Analysis: Two-thirds of UK finance firms have climate targets, but most are failing to shift investments
While most of the UK's biggest banks and asset managers have updated their climate targets in light of net-zero, finance flows are still ultimately favouring high-carbon projects and businesses, according to new analysis of more than 1,200 financial institutions.
Conducted by the Climate Policy Initiative, the analysis is being used to inform a new interactive virtual dashboard called the Net-Zero Finance Tracker. It covers more than 1,200 UK-based firms with investing power in the private sector, including banks, investors, asset owners and corporates. Collectively, these organisations represent some $25trn of managed and owned assets.
The Tracker reveals that around 800 of these organisations had set some kind of public climate target as of the end of 2020. This covers qualitative statements, in-house quantitative targets and membership to coalitions or membership organisations with quantitative targets for members. For most of this cohort (700 firms), these targets are beginning to affect investment policies and governance.
This uptick in target-setting and disclosure is particularly clear in the asset management space; 408 firms reported a climate response in 2020, up from 12 in 2015. For pension funds, the number rose from two to 70 in the same timeframe. Banks have also been changing their approach at a pace, with organisations representing 70% of the UK banking sector’s assets now reporting a climate response.
However, the report warns that financial firms are not converting targets into action rapidly enough, with many targets avoiding the bulk of emissions relating to financed emissions or delaying action. It concludes that there has been “no significant shift”, as yet, of finance flows away from high-carbon activities and towards investments in activities that accelerate the low-carbon transition and/or assist with climate resilience.
Project-level finance for climate change mitigation and adaptation decreased between 2015 and 2018, the last year for which there is reliable data, according to the Tracker. Moreover, there are currently 10 times as many institutions whose share of portfolios exposed to climate-critical sectors is misaligned with the Paris Agreement as there are aligned institutions. In general, those with aligned portfolios also tend to be smaller.
As an additional concern, the Tracker outlines how some parts of the financial system appear to not yet have even reached the target-setting and disclosure stage – let alone the point of reallocating finance. Wealth management firms are of particular concern, with just 14 UK-based firms reporting any response to climate change.
“What we have here is a gap between what financial institutions say and what they do on climate action,” the Climate Policy Initiative’s global managing director Dr Barbara Buchner said.
“They’ve made net-zero commitments, but most have not followed up with the policies to make the money flow.”

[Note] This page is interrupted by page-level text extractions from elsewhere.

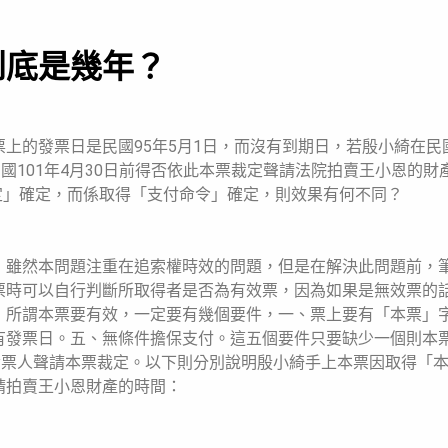
到底是幾年？
上的發票日是民國95年5月1日，而沒有到期日，若殷小綺在民國
國101年4月30日前得否依此本票裁定聲請法院拍賣王小恩的財
裁定」確定，而係取得「支付命令」確定，則效果有何不同？
，雖然本問題注重在追索權時效的問題，但是在解決此問題前，
票時可以自行判斷所取得者是否為有效票，因為如果是無效票的
，所謂本票要有效，一定要有幾個要件，一、票上要有「本票」
有發票日。五、無條件擔保支付。這五個要件只要缺少一個則本
發票人聲請本票裁定。以下則分別說明殷小綺手上本票因取得「
請拍賣王小恩財產的時間：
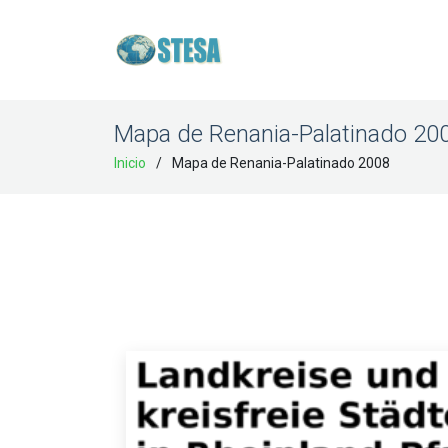
Mapa de Renania-Palatinado 20
Inicio
Mapa de Renania-Palatinado 2008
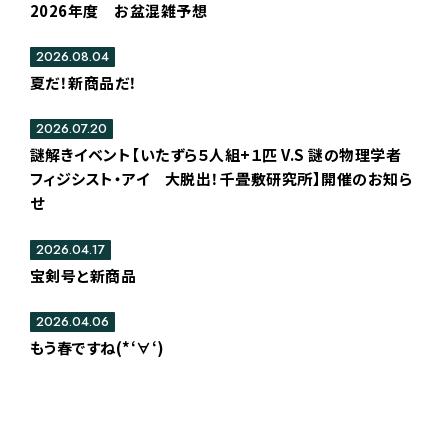
2026年度 お盆混雑予想
2026.08.04
夏だ！新商品だ！
2026.07.20
謎解きイベント【いたずら５人組+１匹 V.S 謎の物理学者
フィジシスト・アイ 大脱出！千畳敷研究所】開催のお知ら
せ
2026.04.17
宝剣号と新商品
2026.04.06
もう春ですね(*‘∀‘)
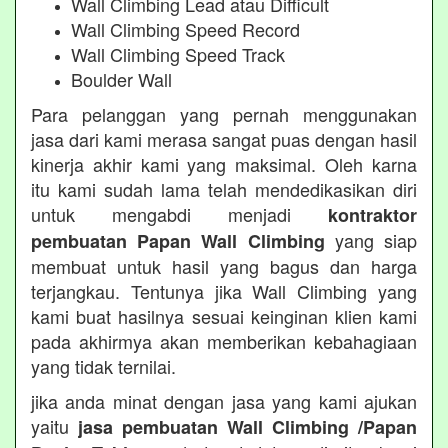
Wall Climbing Lead atau Difficult
Wall Climbing Speed Record
Wall Climbing Speed Track
Boulder Wall
Para pelanggan yang pernah menggunakan
jasa dari kami merasa sangat puas dengan hasil
kinerja akhir kami yang maksimal. Oleh karna
itu kami sudah lama telah mendedikasikan diri
untuk mengabdi menjadi
kontraktor
yang siap
pembuatan Papan Wall Climbing
membuat untuk hasil yang bagus dan harga
terjangkau. Tentunya jika Wall Climbing yang
kami buat hasilnya sesuai keinginan klien kami
pada akhirmya akan memberikan kebahagiaan
yang tidak ternilai.
jika anda minat dengan jasa yang kami ajukan
yaitu
jasa pembuatan Wall Climbing /Papan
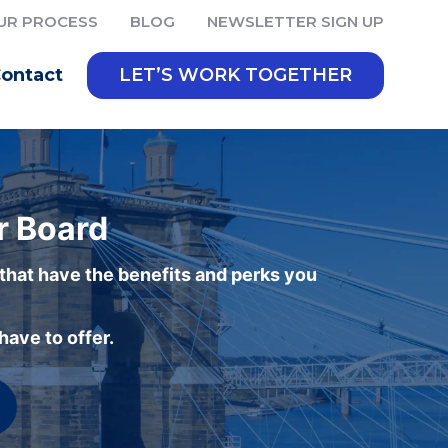
UR PROCESS
BLOG
NEWSLETTER SIGN UP
ontact
LET’S WORK TOGETHER
r Board
 that have the benefits and perks you
ave to offer.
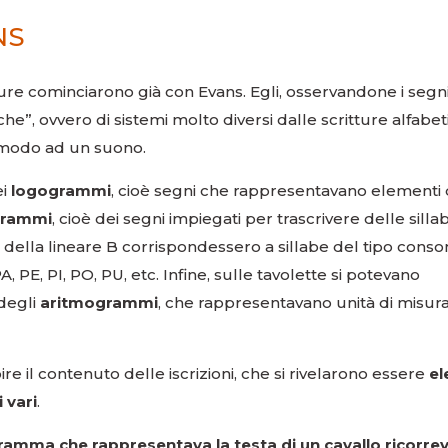
NS
itture cominciarono già con Evans. Egli, osservandone i segni
iche”, ovvero di sistemi molto diversi dalle scritture alfabet
 modo ad un suono.
ei
logogrammi
, cioè segni che rappresentavano elementi 
grammi
, cioè dei segni impiegati per trascrivere delle sillab
 della lineare B corrispondessero a sillabe del tipo cons
 PE, PI, PO, PU, etc. Infine, sulle tavolette si potevano
degli
aritmogrammi
, che rappresentavano unità di misur
e il contenuto delle iscrizioni, che si rivelarono essere
el
 vari
.
gramma che rappresentava la testa di un cavallo ricorre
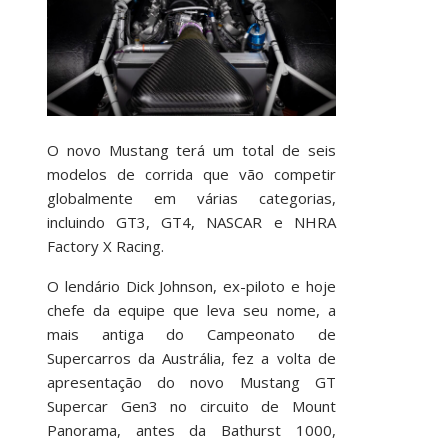
O novo Mustang terá um total de seis
modelos de corrida que vão competir
globalmente em várias categorias,
incluindo GT3, GT4, NASCAR e NHRA
Factory X Racing.
O lendário Dick Johnson, ex-piloto e hoje
chefe da equipe que leva seu nome, a
mais antiga do Campeonato de
Supercarros da Austrália, fez a volta de
apresentação do novo Mustang GT
Supercar Gen3 no circuito de Mount
Panorama, antes da Bathurst 1000,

The trends displayed on the Tracker echo a recent report from WWF UK and Greenpeace UK, which concluded that banks and asset managers collectively financed projects emitting 805 million tonnes of greenhouse gases in 2019 - around twice the UK's annual national carbon footprint.
Urban climate finance
The launch of the Tracker comes shortly after the Climate Policy Initiative published, through its membership to the Cities Climate Finance Leadership Alliance, a major new report on the state of urban climate finance – funding provided to cities by governments, states, local authorities or the private sector in the name of decarbonisation and/or adaptation.
Produced in partnership with the World Bank Group, the report states that an average of $384bn was invested annually, on a global basis, in urban climate solutions between 2017 and 2018. In comparison, some $1trn to $5trn will be needed annually in the coming years.
This funding gap, the report warns, is disproportionately affecting developing nations. South Asia and Sub-Saharan Africa respectively saw an annual average investment of just $4bn and $3bn respectively in the period covered.
The report also highlights the fact that, of the $384bn average, more than 90% was spent on climate mitigation. Adaptation was, therefore, critically underfunded – particularly in regard to water management.
It is critical that the entire financial system—public, private, and philanthropic—urgently works together to mobilize city-level climate finance at scale,” Dr Buchner said of this report.